*Problem to work on*:
A line below contains "[402,233,509,245] shape, it", and a later one contains "(696, 361) none". Repeat both, with every line between them, exactly.

(Extracted records)
....

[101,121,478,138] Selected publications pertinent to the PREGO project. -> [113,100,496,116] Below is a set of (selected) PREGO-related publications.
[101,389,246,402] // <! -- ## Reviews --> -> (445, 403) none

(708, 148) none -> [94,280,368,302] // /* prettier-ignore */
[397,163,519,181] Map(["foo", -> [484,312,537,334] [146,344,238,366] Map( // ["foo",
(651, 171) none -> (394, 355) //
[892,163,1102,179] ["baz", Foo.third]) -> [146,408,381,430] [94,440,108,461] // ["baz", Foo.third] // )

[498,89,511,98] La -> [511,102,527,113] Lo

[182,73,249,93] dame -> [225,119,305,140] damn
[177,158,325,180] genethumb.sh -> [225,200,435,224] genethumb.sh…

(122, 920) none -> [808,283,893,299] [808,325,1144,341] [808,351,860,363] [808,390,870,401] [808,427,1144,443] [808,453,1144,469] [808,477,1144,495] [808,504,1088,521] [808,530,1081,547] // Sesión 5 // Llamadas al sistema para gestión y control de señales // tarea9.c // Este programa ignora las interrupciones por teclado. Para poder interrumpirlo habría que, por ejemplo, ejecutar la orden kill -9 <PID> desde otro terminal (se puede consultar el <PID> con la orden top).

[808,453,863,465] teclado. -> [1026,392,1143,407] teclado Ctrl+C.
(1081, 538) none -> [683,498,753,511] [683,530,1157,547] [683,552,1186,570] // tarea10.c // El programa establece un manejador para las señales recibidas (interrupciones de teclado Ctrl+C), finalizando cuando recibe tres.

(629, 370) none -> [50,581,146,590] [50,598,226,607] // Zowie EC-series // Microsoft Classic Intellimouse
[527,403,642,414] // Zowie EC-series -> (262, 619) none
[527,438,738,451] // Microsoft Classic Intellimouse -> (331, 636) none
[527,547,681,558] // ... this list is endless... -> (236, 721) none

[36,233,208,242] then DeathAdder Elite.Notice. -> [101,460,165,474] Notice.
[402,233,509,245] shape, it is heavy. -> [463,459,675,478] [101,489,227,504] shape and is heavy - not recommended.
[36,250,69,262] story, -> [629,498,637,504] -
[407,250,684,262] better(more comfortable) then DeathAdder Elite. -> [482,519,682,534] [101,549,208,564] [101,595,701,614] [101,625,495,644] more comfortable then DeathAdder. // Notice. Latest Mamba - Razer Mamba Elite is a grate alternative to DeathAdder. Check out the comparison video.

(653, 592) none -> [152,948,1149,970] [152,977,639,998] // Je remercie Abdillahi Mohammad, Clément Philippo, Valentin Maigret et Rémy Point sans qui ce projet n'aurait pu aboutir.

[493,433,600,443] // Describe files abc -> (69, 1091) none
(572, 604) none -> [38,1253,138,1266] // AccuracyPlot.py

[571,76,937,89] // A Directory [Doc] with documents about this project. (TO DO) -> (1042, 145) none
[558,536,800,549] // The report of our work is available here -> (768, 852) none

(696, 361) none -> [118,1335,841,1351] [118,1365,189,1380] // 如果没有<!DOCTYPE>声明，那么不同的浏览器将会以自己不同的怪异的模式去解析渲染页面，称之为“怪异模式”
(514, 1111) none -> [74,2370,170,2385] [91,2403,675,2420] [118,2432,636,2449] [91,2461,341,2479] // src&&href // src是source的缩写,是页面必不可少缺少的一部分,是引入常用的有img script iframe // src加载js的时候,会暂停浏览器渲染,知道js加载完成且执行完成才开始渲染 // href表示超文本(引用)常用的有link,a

....

*Problem solution*:
[402,233,509,245] shape, it is heavy. -> [463,459,675,478] [101,489,227,504] shape and is heavy - not recommended.
[36,250,69,262] story, -> [629,498,637,504] -
[407,250,684,262] better(more comfortable) then DeathAdder Elite. -> [482,519,682,534] [101,549,208,564] [101,595,701,614] [101,625,495,644] more comfortable then DeathAdder. // Notice. Latest Mamba - Razer Mamba Elite is a grate alternative to DeathAdder. Check out the comparison video.

(653, 592) none -> [152,948,1149,970] [152,977,639,998] // Je remercie Abdillahi Mohammad, Clément Philippo, Valentin Maigret et Rémy Point sans qui ce projet n'aurait pu aboutir.

[493,433,600,443] // Describe files abc -> (69, 1091) none
(572, 604) none -> [38,1253,138,1266] // AccuracyPlot.py

[571,76,937,89] // A Directory [Doc] with documents about this project. (TO DO) -> (1042, 145) none
[558,536,800,549] // The report of our work is available here -> (768, 852) none

(696, 361) none -> [118,1335,841,1351] [118,1365,189,1380] // 如果没有<!DOCTYPE>声明，那么不同的浏览器将会以自己不同的怪异的模式去解析渲染页面，称之为“怪异模式”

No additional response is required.